- **What to do**
The expected reply is all of the data, returned exactly.
(Excerpted records)
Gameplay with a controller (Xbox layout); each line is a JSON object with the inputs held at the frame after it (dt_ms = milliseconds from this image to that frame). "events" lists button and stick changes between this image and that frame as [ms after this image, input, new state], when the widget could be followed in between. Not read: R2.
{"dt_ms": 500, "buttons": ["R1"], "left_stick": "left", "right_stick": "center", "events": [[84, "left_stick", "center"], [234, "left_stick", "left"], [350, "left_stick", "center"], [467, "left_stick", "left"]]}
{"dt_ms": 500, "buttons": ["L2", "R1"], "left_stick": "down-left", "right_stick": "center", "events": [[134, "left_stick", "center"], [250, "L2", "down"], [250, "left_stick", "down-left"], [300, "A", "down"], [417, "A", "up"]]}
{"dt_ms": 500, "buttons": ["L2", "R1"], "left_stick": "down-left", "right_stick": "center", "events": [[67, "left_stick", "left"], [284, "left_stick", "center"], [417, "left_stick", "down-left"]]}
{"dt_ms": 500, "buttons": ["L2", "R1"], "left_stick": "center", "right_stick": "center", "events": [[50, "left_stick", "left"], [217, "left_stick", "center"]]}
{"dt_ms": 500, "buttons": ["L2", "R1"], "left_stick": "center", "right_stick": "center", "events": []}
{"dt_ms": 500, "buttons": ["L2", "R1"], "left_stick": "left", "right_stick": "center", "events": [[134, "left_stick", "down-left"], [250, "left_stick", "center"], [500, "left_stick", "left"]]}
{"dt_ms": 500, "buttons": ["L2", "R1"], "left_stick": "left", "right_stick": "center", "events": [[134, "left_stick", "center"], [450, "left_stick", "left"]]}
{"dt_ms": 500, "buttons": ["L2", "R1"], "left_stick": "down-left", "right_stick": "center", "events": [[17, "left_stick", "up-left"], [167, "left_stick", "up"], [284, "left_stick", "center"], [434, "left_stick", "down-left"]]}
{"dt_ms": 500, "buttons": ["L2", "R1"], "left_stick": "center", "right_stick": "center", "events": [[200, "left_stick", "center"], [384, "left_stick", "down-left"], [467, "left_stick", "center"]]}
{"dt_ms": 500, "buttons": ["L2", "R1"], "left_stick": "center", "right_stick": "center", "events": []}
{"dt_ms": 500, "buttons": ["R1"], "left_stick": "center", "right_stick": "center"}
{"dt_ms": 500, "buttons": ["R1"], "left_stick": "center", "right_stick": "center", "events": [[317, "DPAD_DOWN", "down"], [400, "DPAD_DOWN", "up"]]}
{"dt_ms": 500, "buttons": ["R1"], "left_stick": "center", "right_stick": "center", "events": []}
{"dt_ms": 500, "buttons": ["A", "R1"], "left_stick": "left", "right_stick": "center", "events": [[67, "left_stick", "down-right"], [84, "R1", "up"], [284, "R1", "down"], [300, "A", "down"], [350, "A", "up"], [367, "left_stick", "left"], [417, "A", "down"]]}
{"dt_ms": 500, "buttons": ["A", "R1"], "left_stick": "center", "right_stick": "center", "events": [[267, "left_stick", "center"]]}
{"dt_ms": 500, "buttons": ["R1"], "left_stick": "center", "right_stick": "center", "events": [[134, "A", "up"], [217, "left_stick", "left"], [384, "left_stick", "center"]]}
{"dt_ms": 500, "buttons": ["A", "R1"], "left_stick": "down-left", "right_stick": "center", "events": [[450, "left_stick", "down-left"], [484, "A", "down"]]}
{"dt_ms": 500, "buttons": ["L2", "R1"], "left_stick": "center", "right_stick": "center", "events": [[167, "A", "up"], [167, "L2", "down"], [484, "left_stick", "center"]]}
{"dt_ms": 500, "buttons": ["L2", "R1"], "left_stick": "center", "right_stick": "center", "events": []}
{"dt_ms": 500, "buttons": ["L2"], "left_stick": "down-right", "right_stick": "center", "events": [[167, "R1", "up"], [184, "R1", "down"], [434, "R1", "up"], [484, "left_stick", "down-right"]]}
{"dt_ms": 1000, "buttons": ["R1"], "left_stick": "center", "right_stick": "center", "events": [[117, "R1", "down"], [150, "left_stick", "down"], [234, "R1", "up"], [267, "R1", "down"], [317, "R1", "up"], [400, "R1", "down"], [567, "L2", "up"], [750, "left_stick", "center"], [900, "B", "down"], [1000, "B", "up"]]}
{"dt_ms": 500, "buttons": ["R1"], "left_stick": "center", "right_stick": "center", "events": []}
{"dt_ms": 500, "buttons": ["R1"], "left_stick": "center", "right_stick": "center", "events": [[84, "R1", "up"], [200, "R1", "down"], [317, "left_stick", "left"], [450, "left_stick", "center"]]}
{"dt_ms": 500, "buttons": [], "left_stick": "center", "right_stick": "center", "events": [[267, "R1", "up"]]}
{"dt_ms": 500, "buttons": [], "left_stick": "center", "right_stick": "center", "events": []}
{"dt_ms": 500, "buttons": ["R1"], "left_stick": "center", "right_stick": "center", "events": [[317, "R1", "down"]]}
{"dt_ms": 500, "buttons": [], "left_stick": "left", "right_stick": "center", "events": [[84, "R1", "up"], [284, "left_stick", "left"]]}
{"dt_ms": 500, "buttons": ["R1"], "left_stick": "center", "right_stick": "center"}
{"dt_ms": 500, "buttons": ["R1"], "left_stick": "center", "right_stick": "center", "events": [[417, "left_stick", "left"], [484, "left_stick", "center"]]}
(End Excerpted records)
- **Result of this task**
Gameplay with a controller (Xbox layout); each line is a JSON object with the inputs held at the frame after it (dt_ms = milliseconds from this image to that frame). "events" lists button and stick changes between this image and that frame as [ms after this image, input, new state], when the widget could be followed in between. Not read: R2.
{"dt_ms": 500, "buttons": ["R1"], "left_stick": "left", "right_stick": "center", "events": [[84, "left_stick", "center"], [234, "left_stick", "left"], [350, "left_stick", "center"], [467, "left_stick", "left"]]}
{"dt_ms": 500, "buttons": ["L2", "R1"], "left_stick": "down-left", "right_stick": "center", "events": [[134, "left_stick", "center"], [250, "L2", "down"], [250, "left_stick", "down-left"], [300, "A", "down"], [417, "A", "up"]]}
{"dt_ms": 500, "buttons": ["L2", "R1"], "left_stick": "down-left", "right_stick": "center", "events": [[67, "left_stick", "left"], [284, "left_stick", "center"], [417, "left_stick", "down-left"]]}
{"dt_ms": 500, "buttons": ["L2", "R1"], "left_stick": "center", "right_stick": "center", "events": [[50, "left_stick", "left"], [217, "left_stick", "center"]]}
{"dt_ms": 500, "buttons": ["L2", "R1"], "left_stick": "center", "right_stick": "center", "events": []}
{"dt_ms": 500, "buttons": ["L2", "R1"], "left_stick": "left", "right_stick": "center", "events": [[134, "left_stick", "down-left"], [250, "left_stick", "center"], [500, "left_stick", "left"]]}
{"dt_ms": 500, "buttons": ["L2", "R1"], "left_stick": "left", "right_stick": "center", "events": [[134, "left_stick", "center"], [450, "left_stick", "left"]]}
{"dt_ms": 500, "buttons": ["L2", "R1"], "left_stick": "down-left", "right_stick": "center", "events": [[17, "left_stick", "up-left"], [167, "left_stick", "up"], [284, "left_stick", "center"], [434, "left_stick", "down-left"]]}
{"dt_ms": 500, "buttons": ["L2", "R1"], "left_stick": "center", "right_stick": "center", "events": [[200, "left_stick", "center"], [384, "left_stick", "down-left"], [467, "left_stick", "center"]]}
{"dt_ms": 500, "buttons": ["L2", "R1"], "left_stick": "center", "right_stick": "center", "events": []}
{"dt_ms": 500, "buttons": ["R1"], "left_stick": "center", "right_stick": "center"}
{"dt_ms": 500, "buttons": ["R1"], "left_stick": "center", "right_stick": "center", "events": [[317, "DPAD_DOWN", "down"], [400, "DPAD_DOWN", "up"]]}
{"dt_ms": 500, "buttons": ["R1"], "left_stick": "center", "right_stick": "center", "events": []}
{"dt_ms": 500, "buttons": ["A", "R1"], "left_stick": "left", "right_stick": "center", "events": [[67, "left_stick", "down-right"], [84, "R1", "up"], [284, "R1", "down"], [300, "A", "down"], [350, "A", "up"], [367, "left_stick", "left"], [417, "A", "down"]]}
{"dt_ms": 500, "buttons": ["A", "R1"], "left_stick": "center", "right_stick": "center", "events": [[267, "left_stick", "center"]]}
{"dt_ms": 500, "buttons": ["R1"], "left_stick": "center", "right_stick": "center", "events": [[134, "A", "up"], [217, "left_stick", "left"], [384, "left_stick", "center"]]}
{"dt_ms": 500, "buttons": ["A", "R1"], "left_stick": "down-left", "right_stick": "center", "events": [[450, "left_stick", "down-left"], [484, "A", "down"]]}
{"dt_ms": 500, "buttons": ["L2", "R1"], "left_stick": "center", "right_stick": "center", "events": [[167, "A", "up"], [167, "L2", "down"], [484, "left_stick", "center"]]}
{"dt_ms": 500, "buttons": ["L2", "R1"], "left_stick": "center", "right_stick": "center", "events": []}
{"dt_ms": 500, "buttons": ["L2"], "left_stick": "down-right", "right_stick": "center", "events": [[167, "R1", "up"], [184, "R1", "down"], [434, "R1", "up"], [484, "left_stick", "down-right"]]}
{"dt_ms": 1000, "buttons": ["R1"], "left_stick": "center", "right_stick": "center", "events": [[117, "R1", "down"], [150, "left_stick", "down"], [234, "R1", "up"], [267, "R1", "down"], [317, "R1", "up"], [400, "R1", "down"], [567, "L2", "up"], [750, "left_stick", "center"], [900, "B", "down"], [1000, "B", "up"]]}
{"dt_ms": 500, "buttons": ["R1"], "left_stick": "center", "right_stick": "center", "events": []}
{"dt_ms": 500, "buttons": ["R1"], "left_stick": "center", "right_stick": "center", "events": [[84, "R1", "up"], [200, "R1", "down"], [317, "left_stick", "left"], [450, "left_stick", "center"]]}
{"dt_ms": 500, "buttons": [], "left_stick": "center", "right_stick": "center", "events": [[267, "R1", "up"]]}
{"dt_ms": 500, "buttons": [], "left_stick": "center", "right_stick": "center", "events": []}
{"dt_ms": 500, "buttons": ["R1"], "left_stick": "center", "right_stick": "center", "events": [[317, "R1", "down"]]}
{"dt_ms": 500, "buttons": [], "left_stick": "left", "right_stick": "center", "events": [[84, "R1", "up"], [284, "left_stick", "left"]]}
{"dt_ms": 500, "buttons": ["R1"], "left_stick": "center", "right_stick": "center"}
{"dt_ms": 500, "buttons": ["R1"], "left_stick": "center", "right_stick": "center", "events": [[417, "left_stick", "left"], [484, "left_stick", "center"]]}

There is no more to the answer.